Alypiodes bimaculata, the two-spotted forester, is a species of moth in the family Noctuidae (the owlet moths).

==Description==

The two-spotted forester, plainly bears more than two spots. If spots on the forewings and body are ignored, and only the single small spots adorning each hindwing are considered, then the math adds up.

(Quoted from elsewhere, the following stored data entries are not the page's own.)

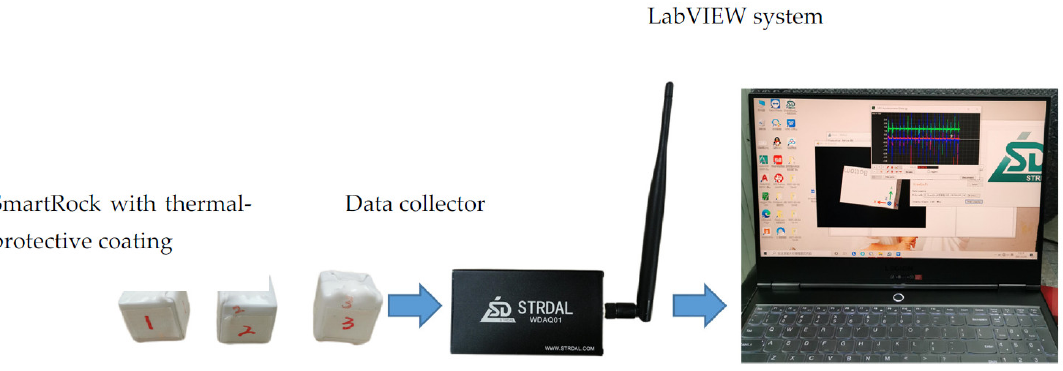
Figure 4. Data collection system.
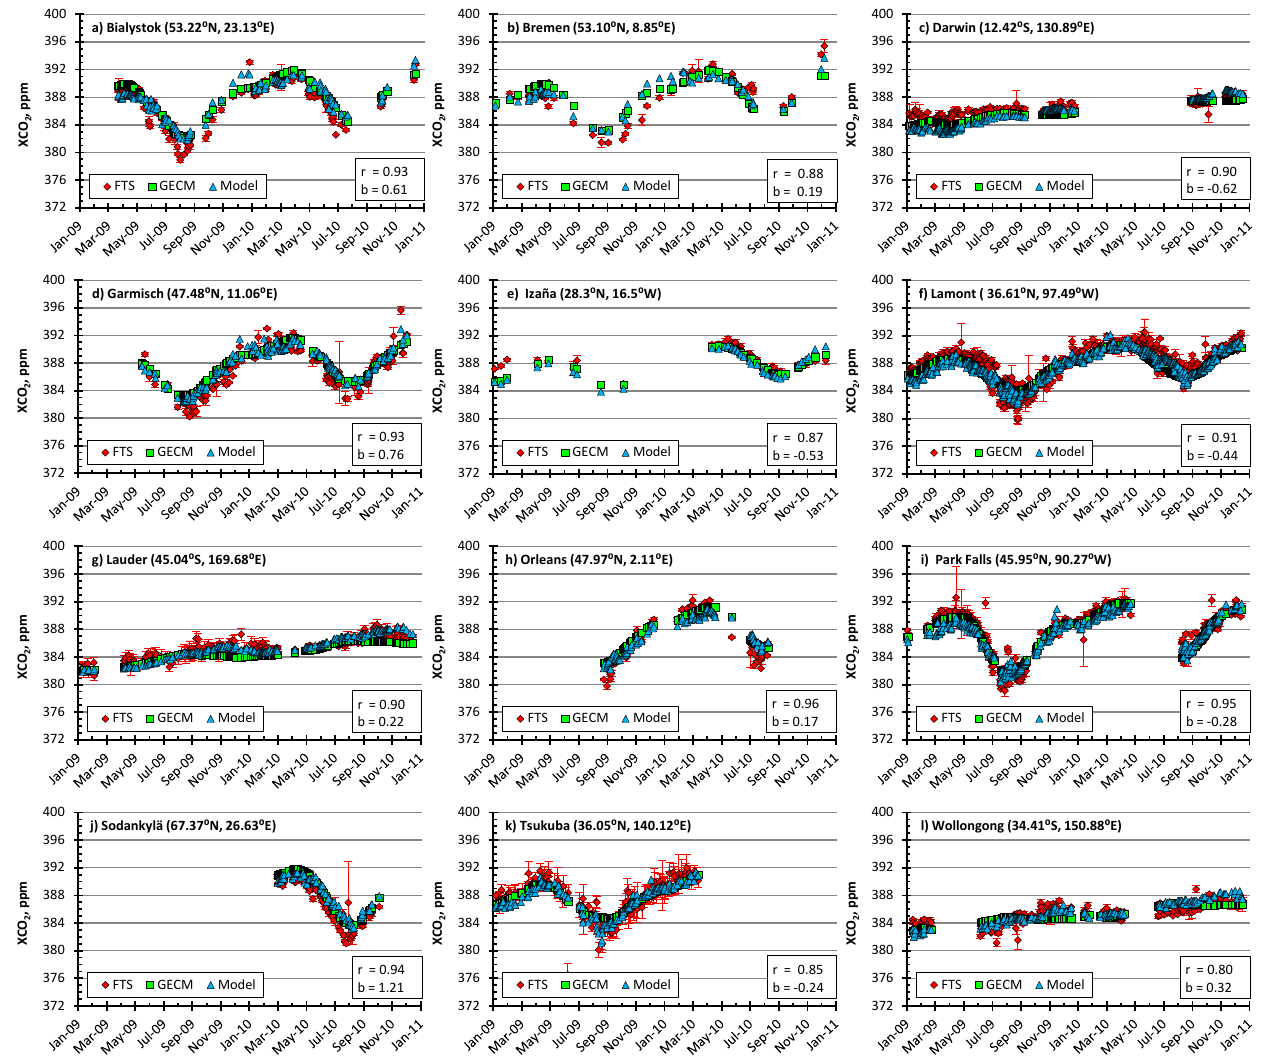
Fig. 12. Time series of XCO 2 measured by FTS, modelled by NIES TM and derived from a 3-D CO 2 climatology GECM for the period January 2009 to February 2011, for the following stations: (a) Bialystok (Poland, 53.22 ◦ N, 23.13 ◦ E); (b) Bremen (Germany, 53.10 ◦ N, 8.85 ◦ E); (c) Darwin (Australia, 12.42 ◦ S, 130.89 ◦ E); (d) Garmisch (Germany, 47.48 ◦ N, 11.06 ◦ E); (e) Iza ˜ na (Spain, 28.30 ◦ N, 16.50 ◦ W); (f) Lamont (USA, 36.6 ◦ N, 97.49 ◦ W); (g) Lauder (New Zealand, 45.04 ◦ S, 169.68 ◦ E); (h) Orleans (France, 47.97 ◦ N, 2.11 ◦ E); (i) Park Falls (USA, 45.95 ◦ N, 90.27 ◦ W); (j) Sodankyl¨a (Finland, 67.37 ◦ N, 26.63 ◦ E); (k) Tsukuba (Japan, 36.05 ◦ N, 140.12 ◦ E); and (l) Wollongong (Australia, 34.41 ◦ S, 150.88 ◦ E). The “error” for each symbol is a combination of the spread due to weighted averaging within the 13:00 ± 1h local time interval and observation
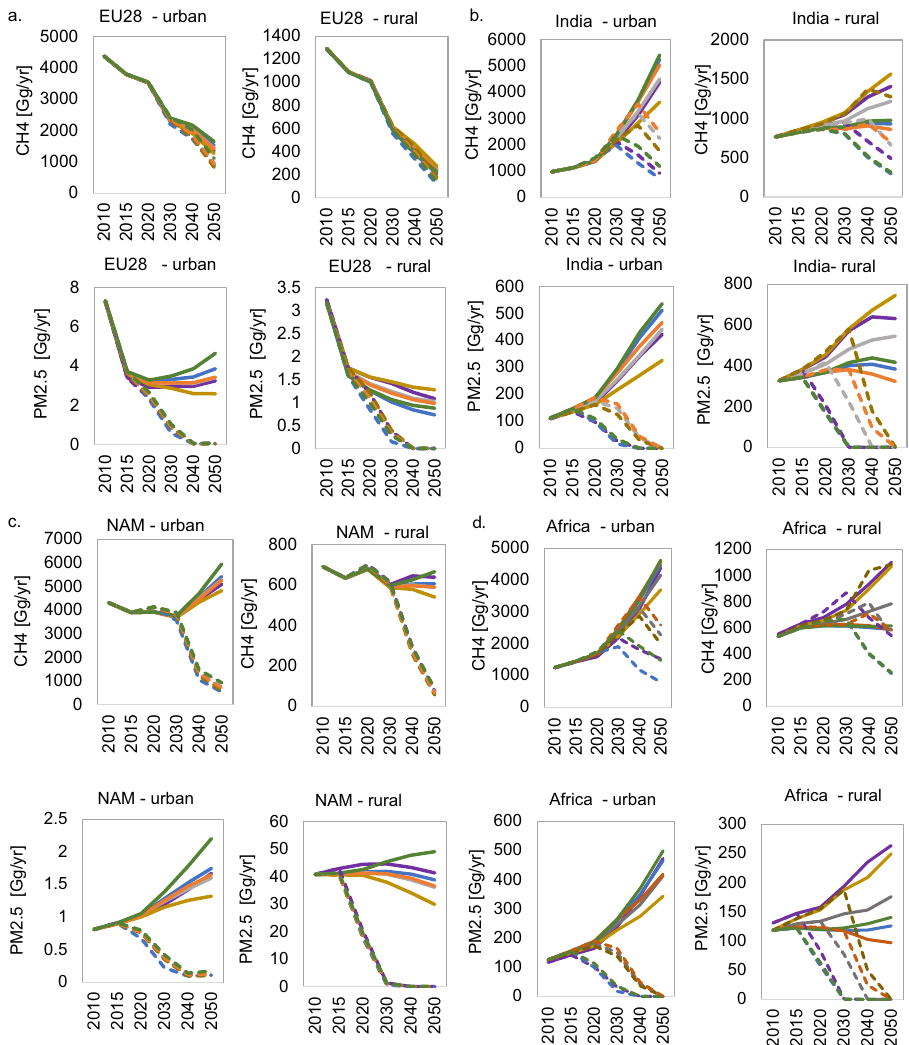
Fig. 6 Regional emissions of CH 4 and PM 2.5 from municipal solid waste. a EU28, b India, c North America (NAM), d Africa. The target of all modeled scenarios is set to reach ~100% of MSW collection and management by 2050. The environmental co-bene fi ts will be obtained at different levels upon the level of socio-economic development and political and institutional arrangements. The different assumptions on policy interventions are then translated into a wide range of future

Otherwise, for identification, it is helpful to notice blue dashes between the white spots, the rounded wings, the broad thorax, and the fact that this a moth that flies during the day, not at night like most moths.

==Habitat==

Adults frequently are seen taking nectar from flowers of Baccharis plants, of the Asteraceae Family. Caterpillars feed on members of the Four O'clock Family, the Nyctaginaceae.

==Range==

The distribution map forAlypiodes bimaculata at iNaturalist indicates that the species occurs in the highlands of northern and central Mexico, except Baja California, plus in the US near the Mexican border, mainly in Arizona. The texasento.net website reports the species in western Texas.

==Taxonomy==

The species was first described by Gottlieb August Wilhelm Herrich-Schäffer in 1853.

==Etymology==

It's been suggested that the genus name Alypiodes is based on the Greek a, meaning "without" or "together," and the -lypi- part meaning "pain" or "distress," with the suffix -odes deriving from the Greek -ōdēs, which is a plural form meaning "like" or "similar to." Thus it seems that species in this genus are similar to something not feeling much pain...

The species name bimaculata is derived from the Latin bis, for "two," and macula, for "spot.""WoRMS taxon details"

The MONA or Hodges number for Alypiodes bimaculata is 9312.